In the records that follow, find the line with "wrist: (135, 169)"; from there, retype every line exactly through the line with "middle tip: (99, 101)", which also belongs to the answer.

------ PROVIDED DATA

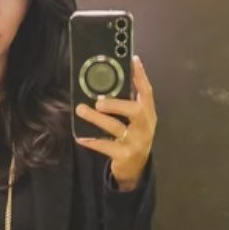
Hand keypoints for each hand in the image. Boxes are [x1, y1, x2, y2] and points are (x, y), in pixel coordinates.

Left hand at [74, 55, 156, 190]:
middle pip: (136, 111)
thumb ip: (127, 104)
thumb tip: (108, 84)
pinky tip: (80, 137)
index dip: (141, 76)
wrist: (135, 169)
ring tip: (81, 110)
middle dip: (117, 103)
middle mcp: (145, 127)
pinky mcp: (125, 155)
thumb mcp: (135, 121)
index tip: (133, 60)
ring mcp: (136, 142)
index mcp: (148, 114)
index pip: (147, 92)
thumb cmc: (132, 138)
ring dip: (97, 119)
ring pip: (117, 128)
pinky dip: (92, 141)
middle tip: (99, 101)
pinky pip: (106, 146)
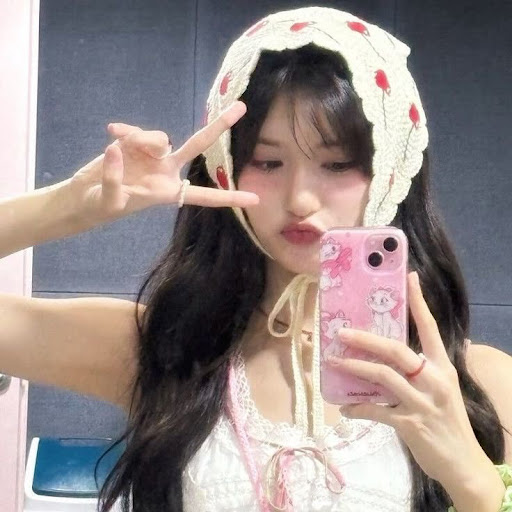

------------

TASK RESPONSE:
wrist: (135, 169)
ring tip: (81, 110)
middle dip: (117, 103)
middle mcp: (145, 127)
pinky mcp: (125, 155)
thumb mcp: (135, 121)
index tip: (133, 60)
ring mcp: (136, 142)
index mcp: (148, 114)
index pip: (147, 92)
thumb cmc: (132, 138)
ring dip: (97, 119)
ring pip: (117, 128)
pinky dip: (92, 141)
middle tip: (99, 101)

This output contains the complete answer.